**Exercise material:**
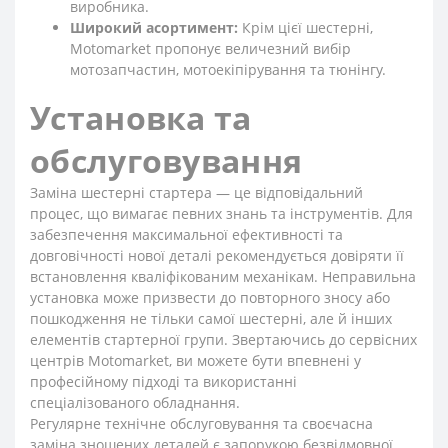
виробника.
Широкий асортимент:
Крім цієї шестерні,
Motomarket пропонує величезний вибір
мотозапчастин, мотоекіпірування та тюнінгу.
Установка та
обслуговування
Заміна шестерні стартера — це відповідальний
процес, що вимагає певних знань та інструментів. Для
забезпечення максимальної ефективності та
довговічності нової деталі рекомендується довіряти її
встановлення кваліфікованим механікам. Неправильна
установка може призвести до повторного зносу або
пошкодження не тільки самої шестерні, але й інших
елементів стартерної групи. Звертаючись до сервісних
центрів Motomarket, ви можете бути впевнені у
професійному підході та використанні
спеціалізованого обладнання.
Регулярне технічне обслуговування та своєчасна
заміна зношених деталей є запорукою безвідмовної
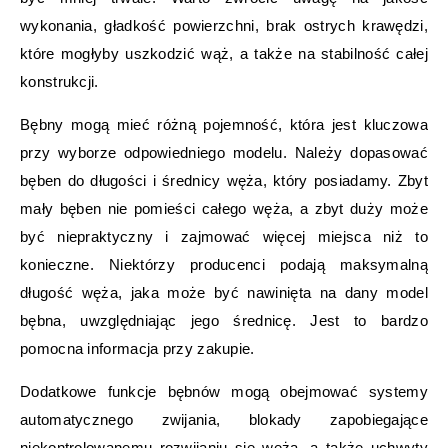
wykonania, gładkość powierzchni, brak ostrych krawędzi,
które mogłyby uszkodzić wąż, a także na stabilność całej
konstrukcji.
Bębny mogą mieć różną pojemność, która jest kluczowa
przy wyborze odpowiedniego modelu. Należy dopasować
bęben do długości i średnicy węża, który posiadamy. Zbyt
mały bęben nie pomieści całego węża, a zbyt duży może
być niepraktyczny i zajmować więcej miejsca niż to
konieczne. Niektórzy producenci podają maksymalną
długość węża, jaka może być nawinięta na dany model
bębna, uwzględniając jego średnicę. Jest to bardzo
pomocna informacja przy zakupie.
Dodatkowe funkcje bębnów mogą obejmować systemy
automatycznego zwijania, blokady zapobiegające
niekontrolowanemu rozwijaniu się węża, a także uchwyty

**Work order:** Taking the material above, give again exactly the lines from the one holding "центрів Motomarket, ви можете бути впевнені у" through the one holding "bęben do długości", with both ends and without pictures.

**Reply:**
центрів Motomarket, ви можете бути впевнені у
професійному підході та використанні
спеціалізованого обладнання.
Регулярне технічне обслуговування та своєчасна
заміна зношених деталей є запорукою безвідмовної
wykonania, gładkość powierzchni, brak ostrych krawędzi,
które mogłyby uszkodzić wąż, a także na stabilność całej
konstrukcji.
Bębny mogą mieć różną pojemność, która jest kluczowa
przy wyborze odpowiedniego modelu. Należy dopasować
bęben do długości i średnicy węża, który posiadamy. Zbyt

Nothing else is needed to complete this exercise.